As comparações entre”Mogli: Entre dois mundos“e o Mogli da Disney, lançado em 2016, são inevitáveis pela proximidade cronológica e não se esgotam apenas na abordagem. Diferentemente de seu antecessor, o filme de Andy Serkis não pretende transmitir uma veracidade absoluta com os animais, mas sim um caráter fabulesco de características soturnas – as criaturas são criadas com traços estilizados e cores saturadas. O realismo fica por conta de suas ações e sentimentos, humanizados pelas contradições emocionais que possuem e pela técnica de captura de movimento (em especial, a feita por Andy Serkis para Balu). Dando voz aos animais, há um elenco estelar em Hollywood com destaque para Cate Blanchett, como a ardilosa serpente Kaa, e para Benedict Cumberbatch, como o perigoso tigre Shere Khan.

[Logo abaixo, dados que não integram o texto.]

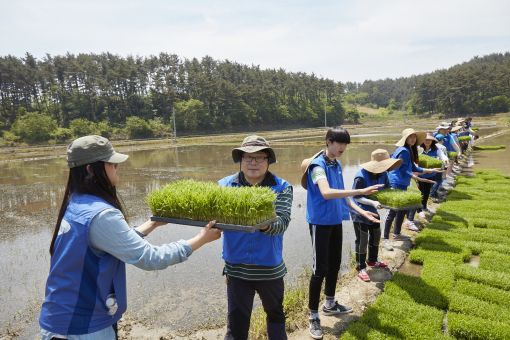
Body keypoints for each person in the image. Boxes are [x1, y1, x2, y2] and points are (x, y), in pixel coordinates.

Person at [39, 135, 221, 340]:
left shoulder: (77, 204)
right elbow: (150, 258)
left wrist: (151, 224)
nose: (117, 168)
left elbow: (112, 242)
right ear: (91, 169)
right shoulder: (101, 214)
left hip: (59, 320)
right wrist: (202, 238)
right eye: (111, 164)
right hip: (82, 327)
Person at [300, 127, 382, 340]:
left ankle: (329, 303)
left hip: (336, 220)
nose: (343, 147)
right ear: (328, 141)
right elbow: (327, 193)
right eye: (339, 143)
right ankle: (314, 316)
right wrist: (360, 191)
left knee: (335, 264)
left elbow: (343, 196)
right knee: (320, 269)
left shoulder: (335, 164)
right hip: (320, 223)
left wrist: (362, 210)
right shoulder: (317, 166)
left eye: (345, 144)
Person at [218, 135, 293, 340]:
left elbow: (282, 223)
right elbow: (215, 223)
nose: (253, 162)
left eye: (259, 157)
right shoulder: (224, 186)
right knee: (236, 323)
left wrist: (263, 222)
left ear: (268, 161)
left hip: (270, 269)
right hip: (236, 270)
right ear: (240, 160)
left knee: (276, 316)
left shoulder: (282, 187)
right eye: (248, 157)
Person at [383, 129, 442, 251]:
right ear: (405, 138)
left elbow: (413, 166)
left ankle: (396, 234)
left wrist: (429, 170)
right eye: (410, 137)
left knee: (402, 209)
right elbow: (402, 169)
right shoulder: (404, 151)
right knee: (393, 211)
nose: (413, 139)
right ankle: (385, 239)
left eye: (414, 137)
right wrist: (418, 176)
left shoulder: (408, 149)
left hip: (402, 182)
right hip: (396, 182)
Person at [351, 149, 402, 282]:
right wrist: (373, 202)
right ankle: (360, 267)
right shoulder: (360, 176)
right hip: (360, 212)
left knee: (376, 235)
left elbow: (387, 189)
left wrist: (396, 196)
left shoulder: (383, 174)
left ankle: (372, 260)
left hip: (374, 210)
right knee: (362, 240)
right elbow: (356, 197)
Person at [417, 133, 448, 218]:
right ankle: (418, 208)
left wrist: (445, 160)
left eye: (429, 140)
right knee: (420, 191)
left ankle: (424, 206)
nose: (427, 141)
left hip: (431, 174)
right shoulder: (419, 149)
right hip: (419, 174)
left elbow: (443, 156)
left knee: (426, 191)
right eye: (426, 140)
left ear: (432, 141)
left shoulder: (436, 149)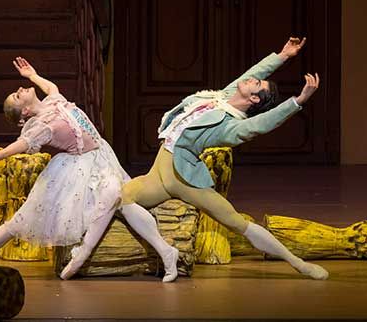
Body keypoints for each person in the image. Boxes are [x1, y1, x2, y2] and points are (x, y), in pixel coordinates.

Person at [0, 57, 179, 282]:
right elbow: (8, 151)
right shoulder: (40, 127)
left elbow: (50, 87)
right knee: (22, 221)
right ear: (24, 112)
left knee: (123, 199)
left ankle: (166, 253)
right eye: (17, 96)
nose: (20, 89)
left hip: (102, 157)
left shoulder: (53, 101)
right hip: (79, 168)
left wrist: (32, 75)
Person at [121, 37, 329, 280]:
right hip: (158, 171)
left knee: (236, 223)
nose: (251, 79)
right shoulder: (221, 97)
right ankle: (166, 252)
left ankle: (298, 264)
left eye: (256, 84)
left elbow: (262, 123)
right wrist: (283, 55)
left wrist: (298, 101)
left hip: (181, 178)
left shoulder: (231, 125)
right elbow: (255, 71)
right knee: (122, 197)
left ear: (254, 99)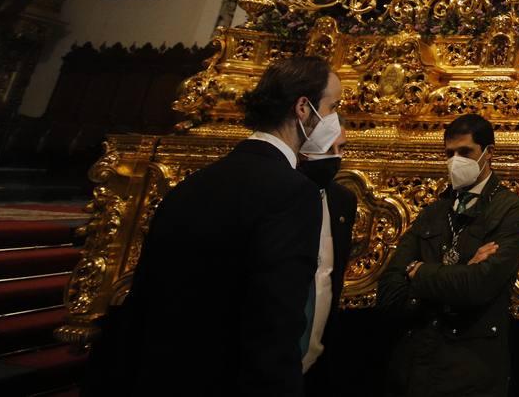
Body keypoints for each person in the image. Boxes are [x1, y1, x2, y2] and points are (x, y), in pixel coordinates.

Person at [86, 56, 340, 397]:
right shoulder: (294, 194)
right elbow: (275, 320)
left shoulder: (193, 184)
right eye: (333, 106)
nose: (337, 121)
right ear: (303, 109)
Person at [377, 113, 519, 397]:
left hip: (471, 368)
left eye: (465, 152)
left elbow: (478, 286)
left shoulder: (511, 210)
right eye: (449, 154)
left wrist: (419, 272)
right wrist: (462, 271)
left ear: (489, 154)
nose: (455, 161)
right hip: (416, 364)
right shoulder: (434, 212)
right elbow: (388, 293)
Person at [301, 128, 359, 397]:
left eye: (342, 149)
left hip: (319, 342)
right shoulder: (280, 192)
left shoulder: (343, 200)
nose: (337, 158)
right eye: (328, 150)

O próprio protagonista é concebido de outra maneira, tendo um arco dramático demarcado pela composição física do personagem: inicialmente, ele aparece integrado à floresta graças ao longo cabelo selvagem, ao corpo constantemente sujo de lama ou de sangue e às suas tentativas de correr como um quadrúpede; em seguida, quando se afasta dos animais e chega à vila dos homens, está ereto, aprende a pular entre os galhos das árvores, prende o cabelo e usa roupas; ao final, praticamente se torna um guerreiro da selva, nem homem nem lobo, tendo um código próprio para a violência e a cor da pele resultante da mistura da pintura dos humanos, do sangue e outras substâncias da natureza. O ator Rohan Chand é atlético o suficiente para as sequências de ação, porém lhe falta força dramática para os momentos conflituosos ou emocionantes.

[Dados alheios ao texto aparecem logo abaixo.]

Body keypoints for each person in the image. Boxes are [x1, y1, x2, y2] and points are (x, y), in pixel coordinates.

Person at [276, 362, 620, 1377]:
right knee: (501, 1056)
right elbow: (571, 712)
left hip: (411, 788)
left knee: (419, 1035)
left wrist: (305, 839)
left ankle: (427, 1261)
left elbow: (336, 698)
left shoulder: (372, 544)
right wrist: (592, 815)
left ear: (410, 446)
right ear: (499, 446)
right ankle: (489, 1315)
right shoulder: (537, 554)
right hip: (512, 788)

Em termos temáticos, a obra opta por abordar o tratamento preconceituoso dispensado ao diferente e como isso afeta seu pertencimento a uma coletividade. Mogli é sempre chamado de esquisito por alguns lobos; visto como uma potencial ameaça por ser filhote de homem; tratado, inicialmente, como uma criatura selvagem e hostil pelos humanos; inserido, posteriormente, à sociedade, porém não se sente integrado plenamente ao presenciar a violência de um caçador aos animais. Há também um lobo albino, vítima do escárnio dos outros de sua espécie por ser fisicamente diferente.

Mogli: Entre dois mundos” tem uma proposta arriscada de reinventar a atmosfera da história e do protagonista clássicos, dando a eles contornos adultos e sombrios. O risco corrido é elogiável, – principalmente por conter elementos narrativos e estéticos bem pensados e executados – mas escorrega em uma dose de seriedade e dramaticidade que não combinam exatamente com o personagem. Uma aventura com identidade própria, que possui como problema uma personalidade forte muito exacerbada, mas ainda capaz de atingir um resultado eficiente.